By the end of fourth grade I was making suicidal remarks, so by the
beginning of fifth I was put on antidepressants and began therapy for a
couple of months. By that time, I hadn't had a friend over in years and I
was terrified at the idea. I didn't even like calling people on the phone
because I was afraid I was "intruding" their privacy and also that they
wouldn't want me to call them. My parents certainly didn't help the
problem, either. My father insisted that I had one friend over once a week.
As you might suspect, his "plan" never went anywhere. I couldn't bring
myself to do it. Having people over was a chore. I was afraid I was boring,
or that they were bored with what we were doing.
It didn't help that my only "friend" said that I played on the computer too
much and it was all I wanted to do when she was over. She told me it was
boring to come over to my house. She also said I was mean to her. I
couldn't imagine that I could be mean. Now I realize that I probably was
just saying things that came to my mind without considering her feelings.

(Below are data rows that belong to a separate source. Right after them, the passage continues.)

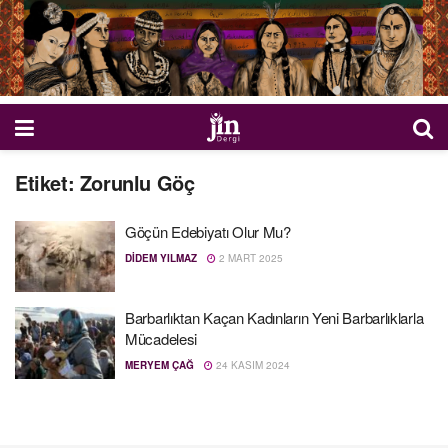
Etiket:
Zorunlu Göç
Göçün Edebiyatı Olur Mu?
DIDEM YILMAZ
2 MART 2025
Barbarlıktan Kaçan Kadınların Yeni Barbarlıklarla
Mücadelesi
MERYEM ÇAĞ
24 KASIM 2024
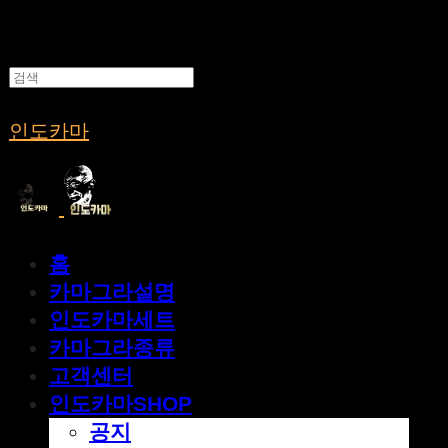
인도카마
홈
카마그라설명
인도카마세트
카마그라종류
고객센터
인도카마SHOP
공지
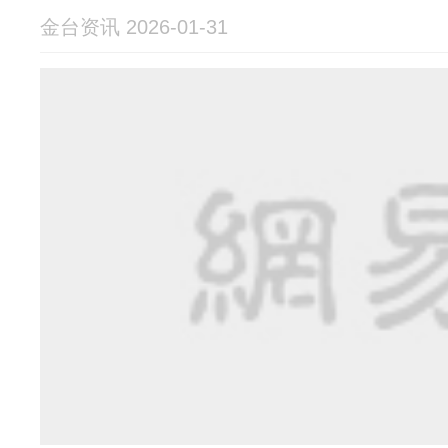
金台资讯 2026-01-31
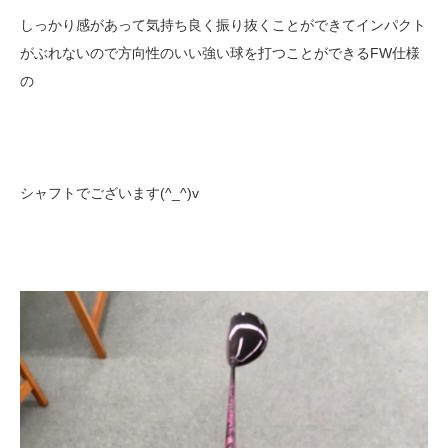
しっかり感があって気持ち良く振り抜くことができてインパクト
がぶれないので方向性のいい強い球を打つことができるFW仕様
の
シャフトでございます(^_^)v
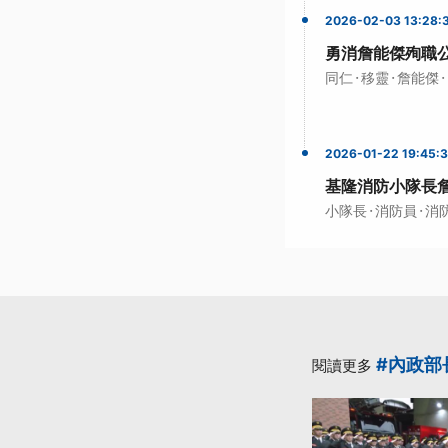
2026-02-03 13:28:
勇消詹能傑殉職
·
·
·
同仁
移靈
詹能傑
2026-01-22 19:45:
基隆消防小隊長
·
·
小隊長
消防員
消
#內政部
閱讀更多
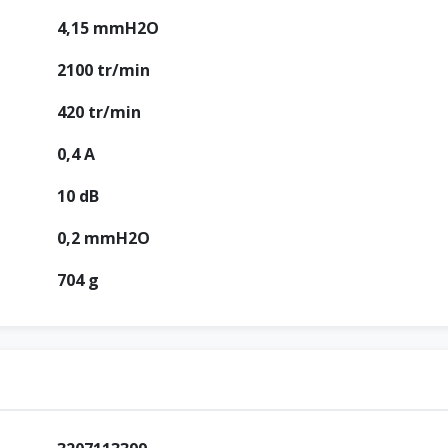
4,15 mmH2O
2100 tr/min
420 tr/min
0,4 A
10 dB
0,2 mmH2O
704 g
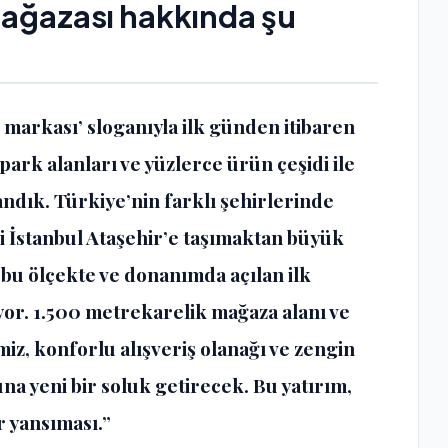
mağazası hakkında şu
 markası’ sloganıyla ilk günden itibaren
ark alanları ve yüzlerce ürün çeşidi ile
ndık. Türkiye’nin farklı şehirlerinde
i İstanbul Ataşehir’e taşımaktan büyük
u ölçekte ve donanımda açılan ilk
yor. 1.500 metrekarelik mağaza alanı ve
miz, konforlu alışveriş olanağı ve zengin
a yeni bir soluk getirecek. Bu yatırım,
r yansıması.”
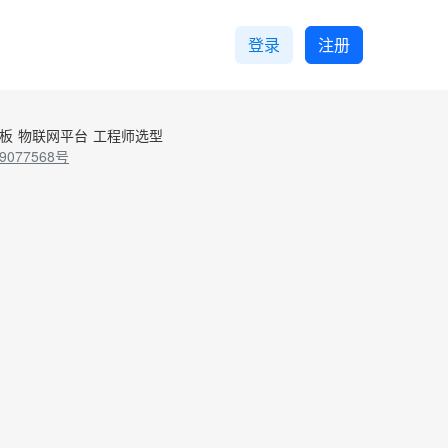
登录
注册
控板
物联网平台
工程师选型
9077568号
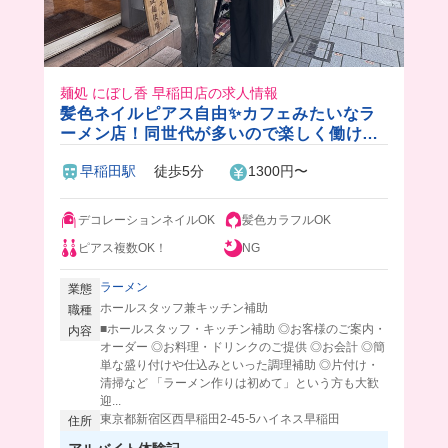
麺処 にぼし香 早稲田店の求人情報
髪色ネイルピアス自由✨カフェみたいなラ
ーメン店！同世代が多いので楽しく働けま
す♪おいしい賄い付きです🍜
早稲田駅
徒歩5分
1300円〜
デコレーションネイルOK
髪色カラフルOK
ピアス複数OK！
NG
ラーメン
業態
ホールスタッフ兼キッチン補助
職種
■ホールスタッフ・キッチン補助 ◎お客様のご案内・
内容
オーダー ◎お料理・ドリンクのご提供 ◎お会計 ◎簡
単な盛り付けや仕込みといった調理補助 ◎片付け・
清掃など 「ラーメン作りは初めて」という方も大歓
迎...
東京都新宿区西早稲田2-45-5ハイネス早稲田
住所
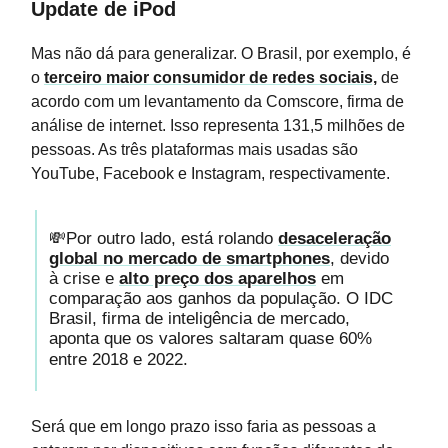
Update de iPod
Mas não dá para generalizar. O Brasil, por exemplo, é
o
terceiro maior consumidor de redes sociais,
de
acordo com um levantamento da Comscore, firma de
análise de internet. Isso representa 131,5 milhões de
pessoas. As três plataformas mais usadas são
YouTube, Facebook e Instagram, respectivamente.
💸Por outro lado, está rolando
desaceleração
global no mercado de smartphones
, devido
à crise e
alto preço dos aparelhos
em
comparação aos ganhos da população. O IDC
Brasil, firma de inteligência de mercado,
aponta que os valores saltaram quase 60%
entre 2018 e 2022.
Será que em longo prazo isso faria as pessoas a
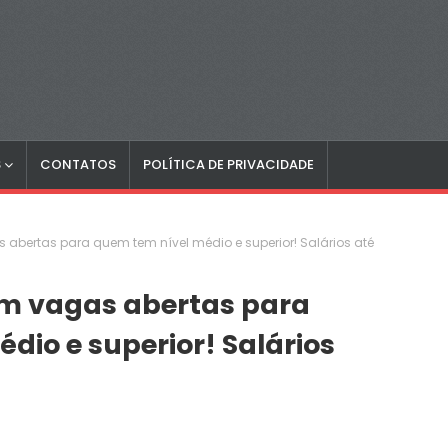
S
CONTATOS
POLÍTICA DE PRIVACIDADE
abertas para quem tem nível médio e superior! Salários até
m vagas abertas para
dio e superior! Salários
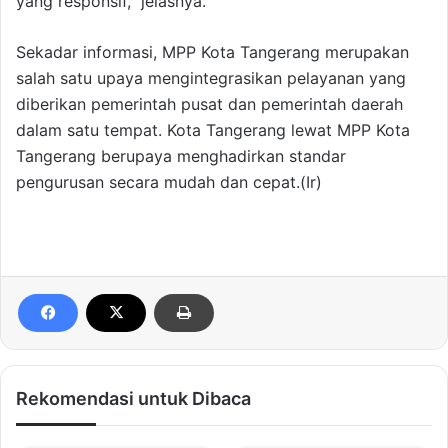
yang responsif,” jelasnya.
Sekadar informasi, MPP Kota Tangerang merupakan
salah satu upaya mengintegrasikan pelayanan yang
diberikan pemerintah pusat dan pemerintah daerah
dalam satu tempat. Kota Tangerang lewat MPP Kota
Tangerang berupaya menghadirkan standar
pengurusan secara mudah dan cepat.(Ir)
Rekomendasi untuk Dibaca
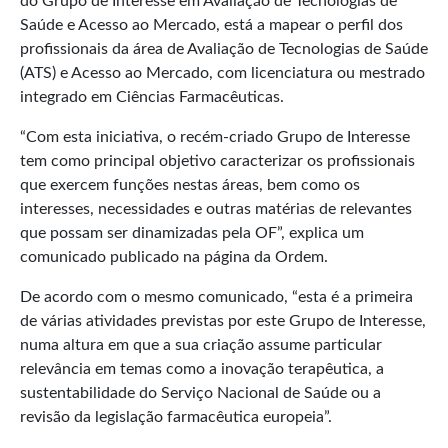
do Grupo de Interesse em Avaliação de Tecnologias de
Saúde e Acesso ao Mercado, está a mapear o perfil dos
profissionais da área de Avaliação de Tecnologias de Saúde
(ATS) e Acesso ao Mercado, com licenciatura ou mestrado
integrado em Ciências Farmacêuticas.
“Com esta iniciativa, o recém-criado Grupo de Interesse
tem como principal objetivo caracterizar os profissionais
que exercem funções nestas áreas, bem como os
interesses, necessidades e outras matérias de relevantes
que possam ser dinamizadas pela OF”, explica um
comunicado publicado na página da Ordem.
De acordo com o mesmo comunicado, “esta é a primeira
de várias atividades previstas por este Grupo de Interesse,
numa altura em que a sua criação assume particular
relevância em temas como a inovação terapêutica, a
sustentabilidade do Serviço Nacional de Saúde ou a
revisão da legislação farmacêutica europeia”.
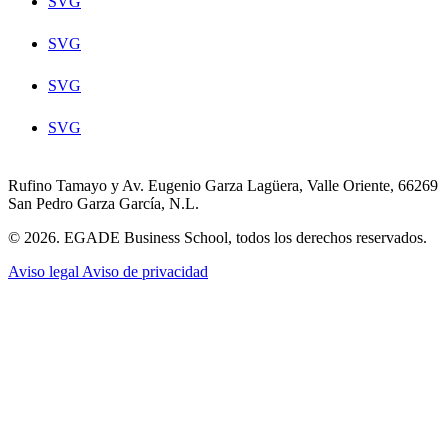
SVG
SVG
SVG
SVG
Rufino Tamayo y Av. Eugenio Garza Lagüera, Valle Oriente, 66269
San Pedro Garza García, N.L.
© 2026. EGADE Business School, todos los derechos reservados.
Aviso legal
Aviso de privacidad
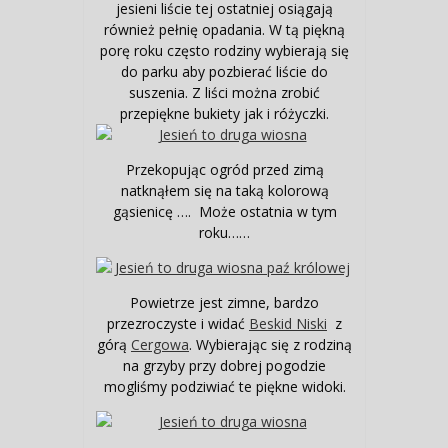
jesieni liście tej ostatniej osiągają
również pełnię opadania. W tą piękną
porę roku często rodziny wybierają się
do parku aby pozbierać liście do
suszenia. Z liści można zrobić
przepiękne bukiety jak i różyczki.
Przekopując ogród przed zimą
natknąłem się na taką kolorową
gąsienicę …. Może ostatnia w tym
roku……
Powietrze jest zimne, bardzo
przezroczyste i widać
Beskid Niski
z
górą
Cergowa
. Wybierając się z rodziną
na grzyby przy dobrej pogodzie
mogliśmy podziwiać te piękne widoki.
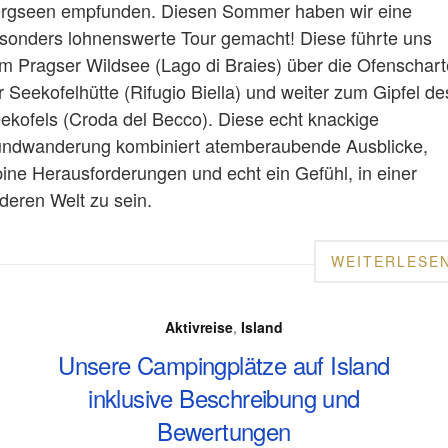
rgseen empfunden. Diesen Sommer haben wir eine
sonders lohnenswerte Tour gemacht! Diese führte uns
m Pragser Wildsee (Lago di Braies) über die Ofenschart
r Seekofelhütte (Rifugio Biella) und weiter zum Gipfel de
ekofels (Croda del Becco). Diese echt knackige
ndwanderung kombiniert atemberaubende Ausblicke,
pine Herausforderungen und echt ein Gefühl, in einer
deren Welt zu sein.
WEITERLESE
Aktivreise
,
Island
Unsere Campingplätze auf Island
inklusive Beschreibung und
Bewertungen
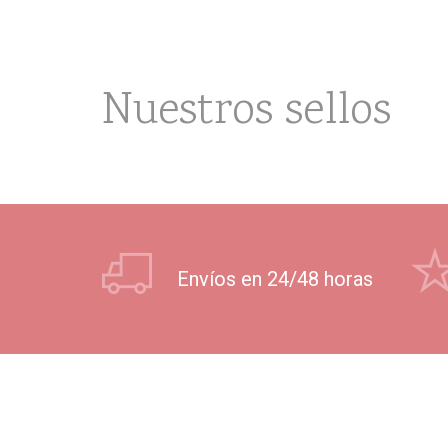
Nuestros sellos
Envíos en 24/48 horas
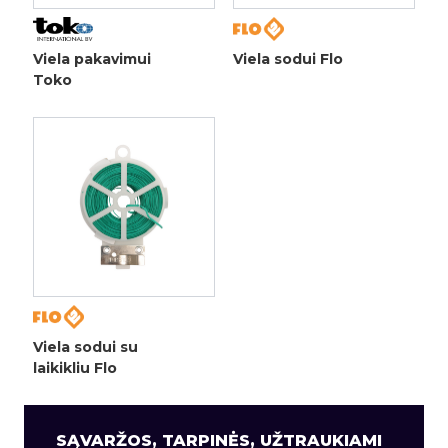
Viela pakavimui
Viela sodui Flo
Toko
Viela sodui su
laikikliu Flo
SĄVARŽOS, TARPINĖS, UŽTRAUKIAMI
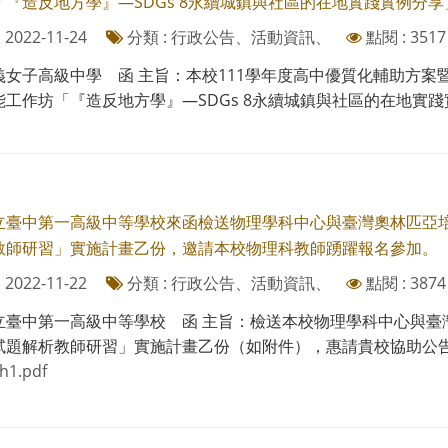
「『造反地方學』—SDGs 8永續城鎮與社區的在地實踐實例分享
2022-11-24
分類 : 行政公告、活動資訊、
點閱 : 3517
義女子高級中學 函 主旨：本校111學年度高中優質化輔助方案
工作坊「『造反地方學』—SDGs 8永續城鎮與社區的在地實踐實
立臺中第一高級中等學校來函檢送物理學科中心與臺灣奧林匹亞培
教師研習」實施計畫乙份，邀請本校物理科教師踴躍報名參加。
2022-11-22
分類 : 行政公告、活動資訊、
點閱 : 3874
立臺中第一高級中等學校 函 主旨：檢送本校物理學科中心與臺灣
試題解析教師研習」實施計畫乙份（如附件），惠請貴校協助公告並
h1.pdf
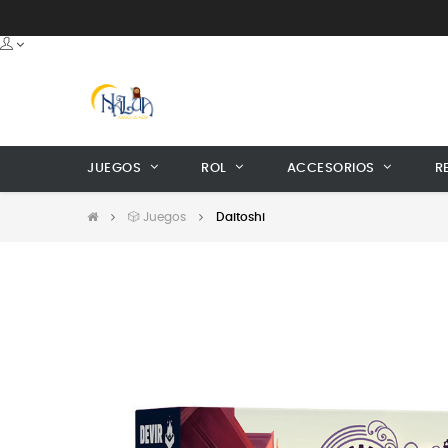
JUEGOS
ROL
ACCESORIOS
R
🎲 Juegos
Daitoshi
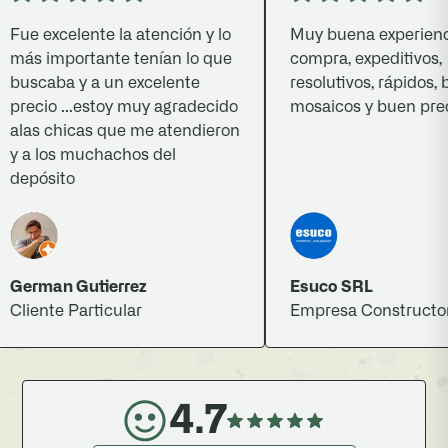
ue excelente la atención y lo
Muy buena experiencia 
ás importante tenían lo que
compra, expeditivos,
uscaba y a un excelente
resolutivos, rápidos, bu
recio ...estoy muy agradecido
mosaicos y buen precio.
las chicas que me atendieron
 a los muchachos del
epósito
erman Gutierrez
Esuco SRL
liente Particular
Empresa Constructora
4.7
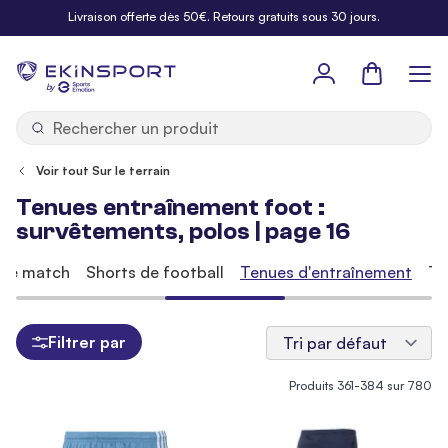
Allez au contenu
Livraison offerte dès 50€. Retours gratuits sous 30 jours.
Panier
b
y
Voir tout Sur le terrain
Tenues entraînement foot :
survêtements, polos | page 16
 de match
Shorts de football
Tenues d'entraînement
Te
Filtrer par
Produits
361
-
384
sur
780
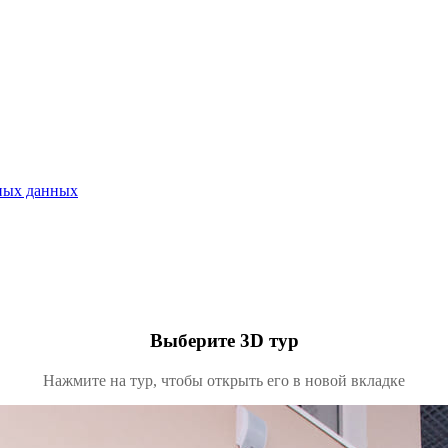
ьных данных
Выберите 3D тур
Нажмите на тур, чтобы открыть его в новой вкладке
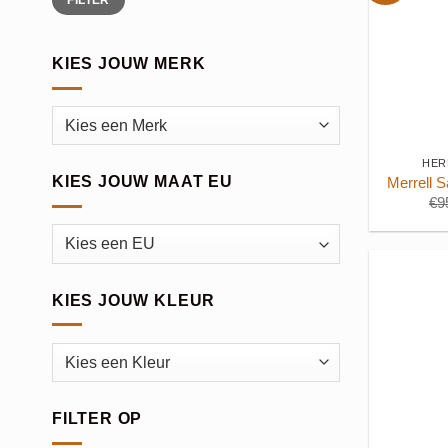
prijs
prijs
KIES JOUW MERK
+
HER
KIES JOUW MAAT EU
Merrell 
€
9
KIES JOUW KLEUR
FILTER OP
+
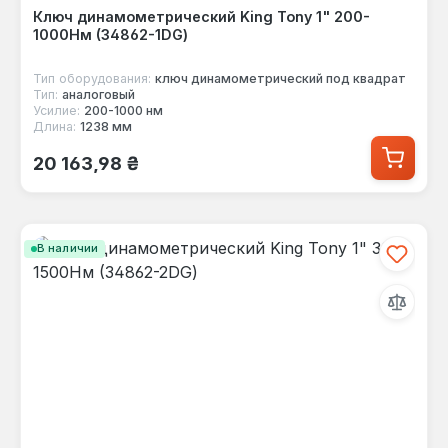
Ключ динамометрический King Tony 1" 200-
1000Нм (34862-1DG)
Тип оборудования:
ключ динамометрический под квадрат
Тип:
аналоговый
Усилие:
200-1000 нм
Длина:
1238 мм
Обычная цена:
20 163,98 ₴
В наличии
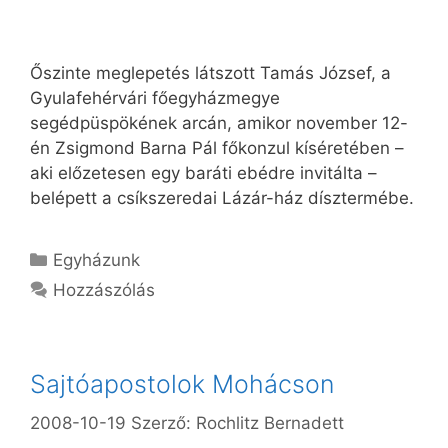
Őszinte meglepetés látszott Tamás József, a
Gyulafehérvári főegyházmegye
segédpüspökének arcán, amikor november 12-
én Zsigmond Barna Pál főkonzul kíséretében –
aki előzetesen egy baráti ebédre invitálta –
belépett a csíkszeredai Lázár-ház dísztermébe.
Kategória
Egyházunk
Hozzászólás
Sajtóapostolok Mohácson
2008-10-19
Szerző:
Rochlitz Bernadett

She had recently lost her father to cancer, and I remember asking her, "How
are you going to survive if your father's dead? Your mother doesn't work.
You won't have any money." Understandably, she took offense.
Well, I don't want to burden you with this tediously long e-mail. Anyway,
your site's great. You're welcome to put this on the stories section of your
site, but you don't have to. I wish there were more people out there like
you who understand people like your siblings, me and all other AS/NLD people
out there. Most people are ignorant.